We cannot take a reference in btf_parse() case since at that moment,
btf is still in the middle to self-validation and initial reference
(refcount_set(&btf->refcnt, 1)) has not been triggered yet.
Thanks for the details analysis and clear explanation. It helps a lot.

Sorry for jumping in late.

I am trying to avoid making a special case for "bool has_btf_ref;"
and "bool from_map_check". It seems to a bit too much to deal with
the error path for btf_parse().
Maybe we could move the common btf used by kptr and graph_root into
bpf_record and let the callers of btf_parse_fields()  and
btf_record_free() to decide the life cycle of btf in btf_record, so
there will be less intrusive and less special case. The following is the
I didn't fully check the code but looks like we took a
btf reference at map_check_btf() and free it at the end
of bpf_map_free_deferred(). This is similar to my v1 patch,
not exactly the same but similar since they all do
btf_put() at the end of bpf_map_free_deferred().
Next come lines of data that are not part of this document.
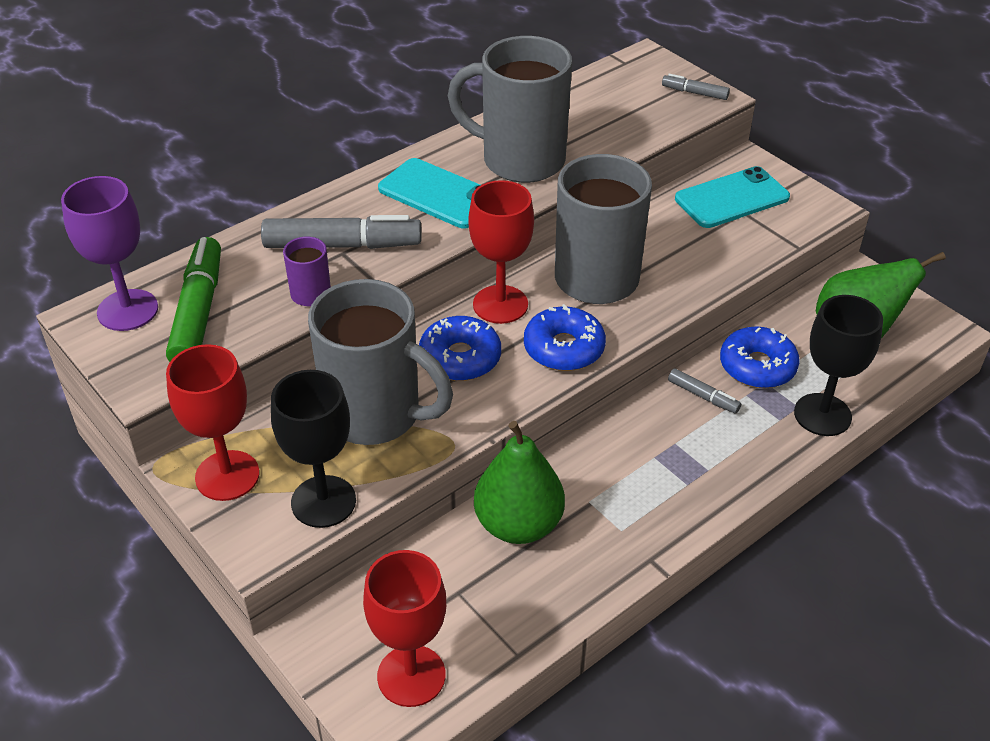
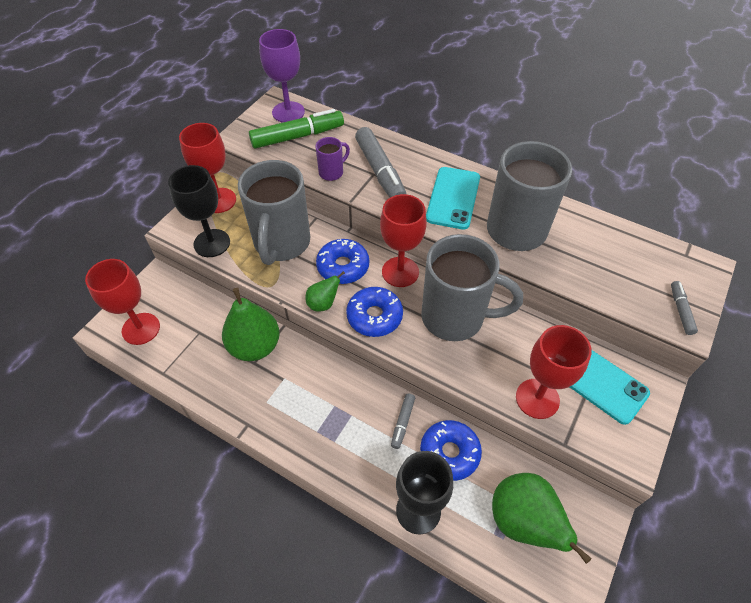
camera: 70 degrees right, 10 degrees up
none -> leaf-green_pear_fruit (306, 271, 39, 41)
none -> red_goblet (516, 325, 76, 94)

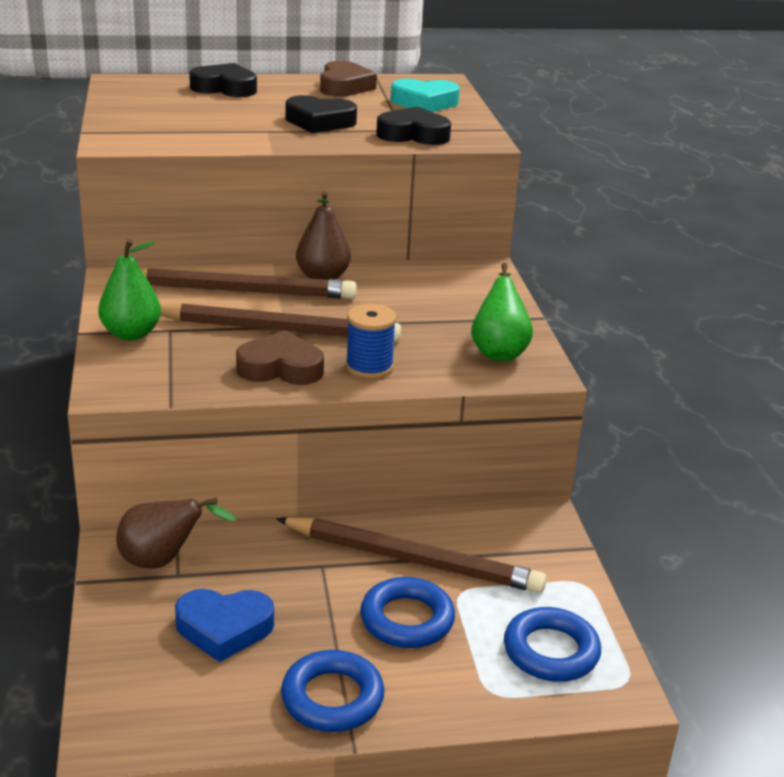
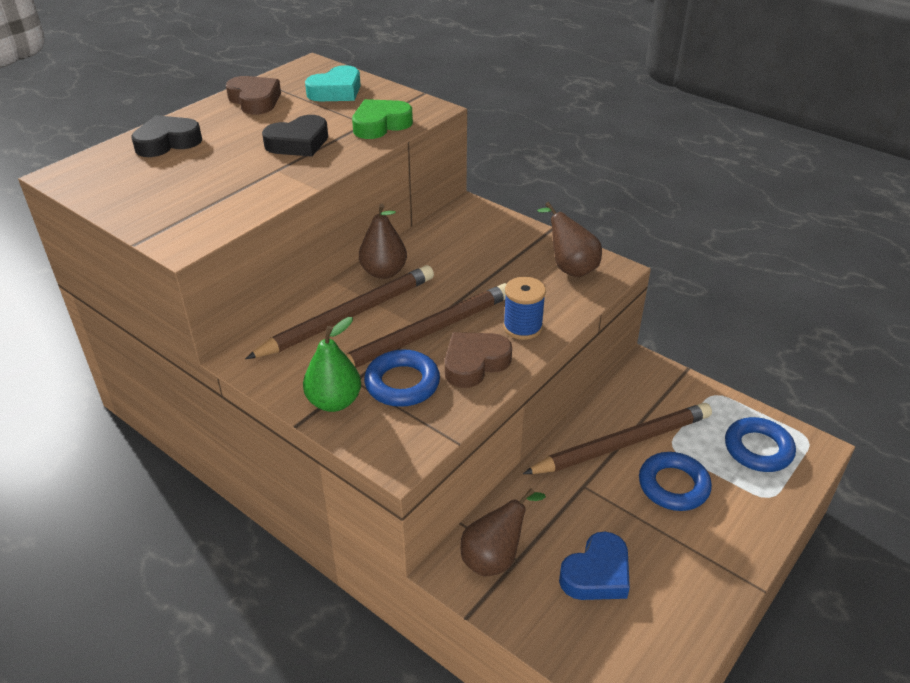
camera: 40 degrees left, 10 degrees up
cobalt_ring (281, 650, 103, 82) -> cobalt_ring (364, 349, 76, 58), shifted
jet-black_love_heart (376, 107, 75, 38) -> leaf-green_love_heart (352, 99, 61, 40)
leaf-green_pear_fruit (471, 263, 62, 98) -> brown_pear_fruit (537, 202, 65, 75)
Through discussion, doing on-demand btf_get()/btf_put()
approach, similar to kptr approach, seems more favored.
This also has advantage to free btf at its earlist possible
point.
Sorry. Looks like I recommended the wrong path.

The approach of btf_parse_fields(... false | true)
depending on where it's called and whether returned struct btf_record *
will be kept within a type or within a map
is pushing complexity too far.
A year from now we'll forget these subtle details.
There is an advantage to do btf_put() earli in bpf_map_put(),
but in the common case it would be delayed just after queue_work.
Which is a minor time delay.
And for free_after_mult_rcu_gp much longer,
but saving from freeing btf are minor compared to the map itself.

I think it's cleaner to go back to v1 and simply move btf_put
to bpf_map_free_deferred().
A lot less things to worry about.
Especially considering that BPF_RB_ROOT may not be the last such special
record keeping type and every new type would need to think
hard whether it's BPF_RB_ROOT-like or BPF_LIST_NODE-like.
v1 avoids this future complexity.

No problem. Will send v6 tomorrow with v1.